Pharmacology: Pharmacodynamics: Mechanism of Action: Esomeprazole is a proton pump inhibitor. It is the S-isomer of omeprazole and reduces gastric acid secretion through a specific targeted mechanism of action. It is a specific inhibitor of the acid pump in the parietal cell. Both the R- and S-isomer of omeprazole have similar pharmacodynamic activity.
Esomeprazole is a weak base and is concentrated and converted to the active form, in the highly acidic environment of the secretory canaliculi of the parietal cell, where it inhibits the enzyme H+K+-ATPase - the acid pump and inhibits both basal and stimulated acid secretion.

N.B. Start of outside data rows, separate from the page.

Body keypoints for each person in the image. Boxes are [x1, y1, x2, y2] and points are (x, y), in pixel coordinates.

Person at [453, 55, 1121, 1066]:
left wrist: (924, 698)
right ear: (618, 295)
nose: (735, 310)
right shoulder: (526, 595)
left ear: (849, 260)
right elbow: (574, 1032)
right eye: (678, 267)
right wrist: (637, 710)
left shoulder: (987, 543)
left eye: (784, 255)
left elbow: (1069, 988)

Pharmacokinetics: Absorption and Distribution: Esomeprazole is acid labile and is administered orally as enteric-coated granules. In vivo conversion to the R-isomer is negligible. Absorption of esomeprazole is rapid, with peak plasma levels occurring approximately 1-2 hours after dose. The absolute bioavailability is 64% after a single dose of 40 mg and increases to 89% after repeated once-daily administration. For 20 mg esomeprazole, the corresponding values are 50% and 68%, respectively. The apparent volume of distribution at steady state in healthy subjects is approximately 0.22 L/kg body weight. Esomeprazole is 97% plasma protein bound.

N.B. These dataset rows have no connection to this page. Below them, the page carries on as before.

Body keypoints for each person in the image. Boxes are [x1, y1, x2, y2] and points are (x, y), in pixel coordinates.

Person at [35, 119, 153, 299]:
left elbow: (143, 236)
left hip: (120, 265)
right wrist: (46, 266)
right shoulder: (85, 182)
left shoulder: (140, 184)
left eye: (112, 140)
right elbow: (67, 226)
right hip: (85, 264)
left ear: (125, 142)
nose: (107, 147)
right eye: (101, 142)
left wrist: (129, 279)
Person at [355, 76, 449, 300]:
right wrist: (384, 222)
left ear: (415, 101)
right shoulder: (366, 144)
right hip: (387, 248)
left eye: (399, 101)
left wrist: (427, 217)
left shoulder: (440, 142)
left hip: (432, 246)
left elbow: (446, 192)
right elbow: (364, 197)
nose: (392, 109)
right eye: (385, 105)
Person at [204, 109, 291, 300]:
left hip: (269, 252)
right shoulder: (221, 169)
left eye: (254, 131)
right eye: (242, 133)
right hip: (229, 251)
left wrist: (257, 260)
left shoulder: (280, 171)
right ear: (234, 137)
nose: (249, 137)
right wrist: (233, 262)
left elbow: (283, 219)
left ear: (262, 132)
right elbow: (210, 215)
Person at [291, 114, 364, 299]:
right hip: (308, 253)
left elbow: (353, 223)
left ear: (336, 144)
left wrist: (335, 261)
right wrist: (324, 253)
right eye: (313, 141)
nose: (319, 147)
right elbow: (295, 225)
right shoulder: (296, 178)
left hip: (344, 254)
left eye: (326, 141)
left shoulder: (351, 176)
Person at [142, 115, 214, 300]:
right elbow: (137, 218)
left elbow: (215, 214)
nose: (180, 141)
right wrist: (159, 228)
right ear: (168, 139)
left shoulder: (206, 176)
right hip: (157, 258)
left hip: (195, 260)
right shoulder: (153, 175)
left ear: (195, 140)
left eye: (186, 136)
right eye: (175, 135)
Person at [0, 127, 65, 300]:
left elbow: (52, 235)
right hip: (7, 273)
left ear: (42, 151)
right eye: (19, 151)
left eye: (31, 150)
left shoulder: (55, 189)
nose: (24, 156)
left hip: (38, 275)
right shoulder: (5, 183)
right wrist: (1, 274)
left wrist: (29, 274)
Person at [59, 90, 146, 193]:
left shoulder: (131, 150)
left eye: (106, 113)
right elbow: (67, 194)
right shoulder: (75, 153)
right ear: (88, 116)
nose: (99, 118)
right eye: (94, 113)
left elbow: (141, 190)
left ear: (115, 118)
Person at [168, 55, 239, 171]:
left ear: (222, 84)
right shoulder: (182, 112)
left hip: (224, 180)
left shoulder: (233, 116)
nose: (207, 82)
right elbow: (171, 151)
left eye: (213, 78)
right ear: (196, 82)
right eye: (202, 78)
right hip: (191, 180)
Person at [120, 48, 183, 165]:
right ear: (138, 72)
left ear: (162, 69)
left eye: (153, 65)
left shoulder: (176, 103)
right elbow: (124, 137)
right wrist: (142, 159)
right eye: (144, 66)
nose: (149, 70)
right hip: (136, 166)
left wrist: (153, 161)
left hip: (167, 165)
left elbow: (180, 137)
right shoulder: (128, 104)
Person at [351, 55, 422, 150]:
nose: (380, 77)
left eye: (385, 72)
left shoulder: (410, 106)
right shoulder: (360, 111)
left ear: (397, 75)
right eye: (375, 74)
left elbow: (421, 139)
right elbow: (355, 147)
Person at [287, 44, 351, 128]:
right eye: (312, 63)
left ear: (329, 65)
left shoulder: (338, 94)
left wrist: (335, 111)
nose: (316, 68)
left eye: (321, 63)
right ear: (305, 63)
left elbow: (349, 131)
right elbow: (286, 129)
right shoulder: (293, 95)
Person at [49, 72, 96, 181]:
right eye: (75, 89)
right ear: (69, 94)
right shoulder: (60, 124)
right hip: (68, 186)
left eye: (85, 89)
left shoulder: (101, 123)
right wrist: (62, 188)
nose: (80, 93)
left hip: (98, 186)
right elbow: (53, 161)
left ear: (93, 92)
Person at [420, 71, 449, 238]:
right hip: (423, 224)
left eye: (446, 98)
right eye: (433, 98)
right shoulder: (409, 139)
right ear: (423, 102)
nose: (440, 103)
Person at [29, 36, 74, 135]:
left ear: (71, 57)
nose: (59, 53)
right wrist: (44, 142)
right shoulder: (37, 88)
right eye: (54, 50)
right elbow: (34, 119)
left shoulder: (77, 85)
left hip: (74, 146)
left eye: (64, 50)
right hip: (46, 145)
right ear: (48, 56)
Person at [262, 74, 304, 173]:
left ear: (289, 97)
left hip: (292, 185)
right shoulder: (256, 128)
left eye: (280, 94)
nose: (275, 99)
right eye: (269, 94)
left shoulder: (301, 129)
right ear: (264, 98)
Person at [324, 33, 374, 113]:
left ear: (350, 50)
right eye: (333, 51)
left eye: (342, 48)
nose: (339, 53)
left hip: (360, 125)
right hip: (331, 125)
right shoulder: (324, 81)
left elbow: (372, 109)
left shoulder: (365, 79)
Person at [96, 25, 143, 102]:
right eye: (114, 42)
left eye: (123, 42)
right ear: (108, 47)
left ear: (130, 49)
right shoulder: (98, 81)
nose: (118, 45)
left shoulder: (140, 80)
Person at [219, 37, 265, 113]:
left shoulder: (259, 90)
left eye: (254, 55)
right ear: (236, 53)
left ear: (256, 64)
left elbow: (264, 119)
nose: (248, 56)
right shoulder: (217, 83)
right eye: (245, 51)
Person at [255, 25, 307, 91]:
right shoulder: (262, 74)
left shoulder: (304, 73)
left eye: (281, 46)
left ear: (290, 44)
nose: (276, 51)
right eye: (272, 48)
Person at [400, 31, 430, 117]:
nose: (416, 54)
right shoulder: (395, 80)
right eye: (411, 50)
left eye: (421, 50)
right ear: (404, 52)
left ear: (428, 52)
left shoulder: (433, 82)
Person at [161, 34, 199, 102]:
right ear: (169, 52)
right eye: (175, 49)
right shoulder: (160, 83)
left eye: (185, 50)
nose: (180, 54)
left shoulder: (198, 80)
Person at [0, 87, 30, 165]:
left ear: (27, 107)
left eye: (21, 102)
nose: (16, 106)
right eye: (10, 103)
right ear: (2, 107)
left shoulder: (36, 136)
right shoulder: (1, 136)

Food intake both delays and decreases the absorption of esomeprazole although this has no significant influence on the effect of esomeprazole on intragastric acidity.
Metabolism and Excretion: Esomeprazole is completely metabolised by the cytochrome P450 system (CYP). The major part of the metabolism of esomeprazole is dependent on the polymorphic CYP2C19, responsible for the formation of the hydroxy- and desmethyl metabolites of esomeprazole. The remaining part is dependent on another specific isoform, CYP3A4, responsible for the formation of esomeprazole sulphone, the main metabolite in plasma.
The parameters as follows reflect mainly the pharmacokinetics in individuals with a functional CYP2C19 enzyme, extensive metabolisers.
Total plasma clearance is about 17 L/h after a single dose and about 9 L/h after repeated administration. The plasma elimination half-life is about 1.3 hours after repeated once-daily dosing. The pharmacokinetics of esomeprazole has been studied in doses up to 40 mg b.i.d. The area under the plasma concentration time curve increases with repeated administration of esomeprazole. This increase is dose-dependent and results in a more than dose proportional increase in AUC after repeated administration. This time- and dose-dependency is due to a decrease of first pass metabolism and systemic clearance probably caused by an inhibition of the CYP2C19 enzyme by esomeprazole and/or its sulphone metabolite. Esomeprazole is completely eliminated from plasma between doses with no tendency for accumulation during once-daily administration.
The major metabolites of esomeprazole have no effect on gastric acid secretion. Almost 80% of an oral dose of esomeprazole is excreted as metabolites in the urine, the remainder in the faeces. Less than 1% of the parent drug is found in urine.